WASHINGTON (AP) _ Former Kansas Rep. Jim Slattery will chair a Childhood Disability Commission to examine the rapid growth of benefits for children with disabilities.

Health and Human Services Secretary Donna E. Shalala, announcing the appointment Monday, said, ``Jim Slattery brings the compassion, the realism and the experience this issue demands.''

Supplemental Security Income payments to disabled children have nearly quadrupled in the past six years, from $1.3 billion in benefits for 290,000 children in 1989 to approximately $5 billion for 890,000 children today. The average payment exceeds $5,600 a year.

The payments to children spurted after a 1990 Supreme Court ruling made it easier for disabled children to qualify.

Slattery, a Democrat, lost a race for governor of Kansas last year.
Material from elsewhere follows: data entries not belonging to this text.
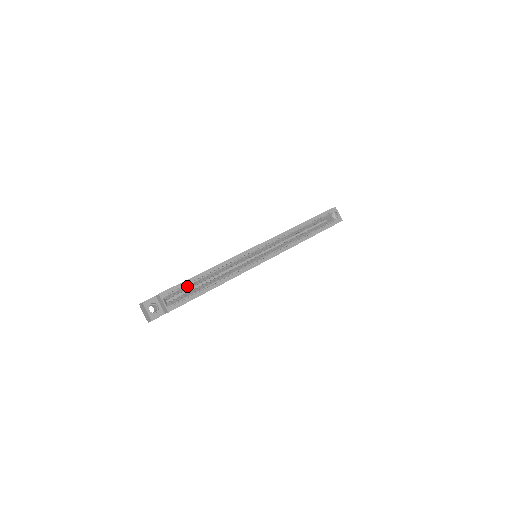
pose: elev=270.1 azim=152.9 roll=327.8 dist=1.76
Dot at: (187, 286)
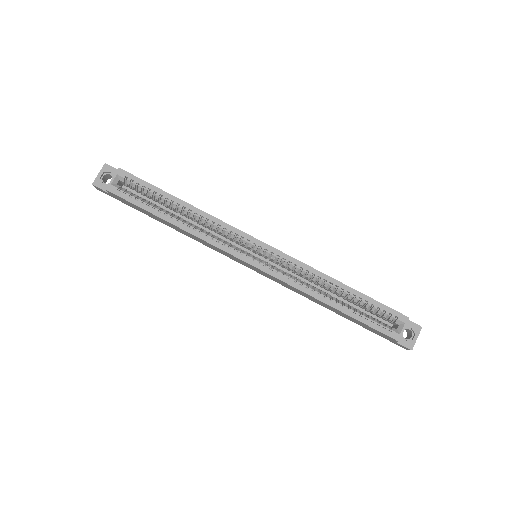
Dot at: (150, 192)
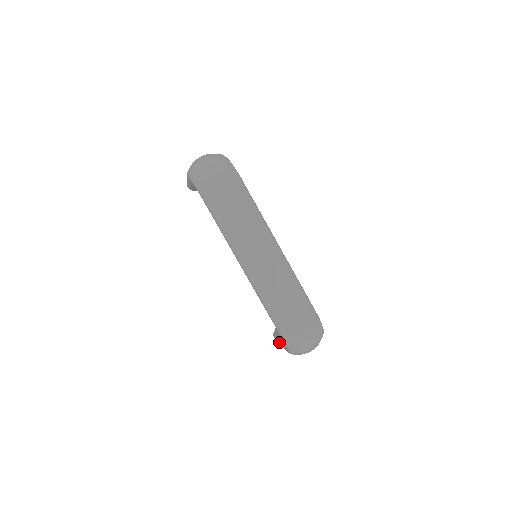
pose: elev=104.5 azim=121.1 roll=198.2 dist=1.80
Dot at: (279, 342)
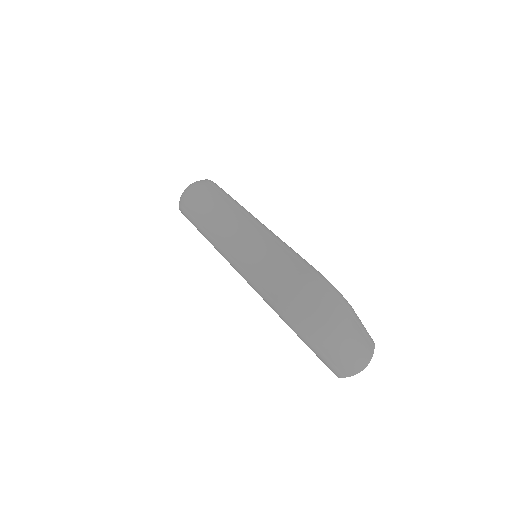
Dot at: occluded
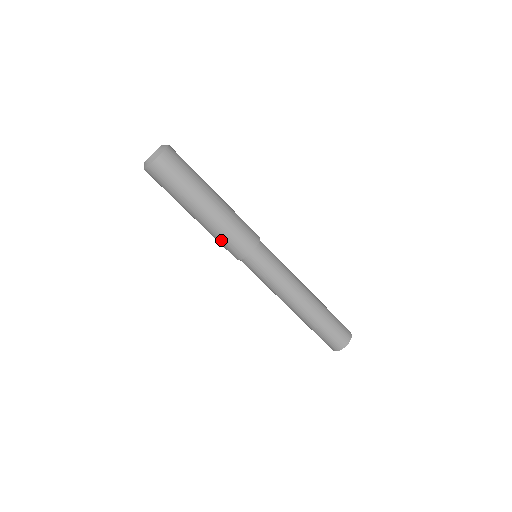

Congress, as part of a recent Social Security law, created the commission to examine SSI policies and the needs of disabled children.

Among the issues the commission will review are:

_SSI's eligibility criteria and the process used to award benefits.

_Whether federal health assistance programs should be changed to help disabled children.

_The feasibility of providing vouchers instead of cash.

_Whether private organizations can be more closely involved in providing services.

_Whether benefits can be used more effectively to help children achieve future independence and jobs.

_The impact of SSI on children and their families.

Shalala said, ``It is critical that the commission review the interactions of ... (SSI) with all the other medical, special education, and case management programs the government operates. We want to ensure that services are not duplicated.''

SSI is run by the Social Security Administration for low-income people who are elderly, blind or disabled. It pays $28 billion a year in benefits to more than 6 million people. The money comes from general tax revenues, not the Social Security payroll tax.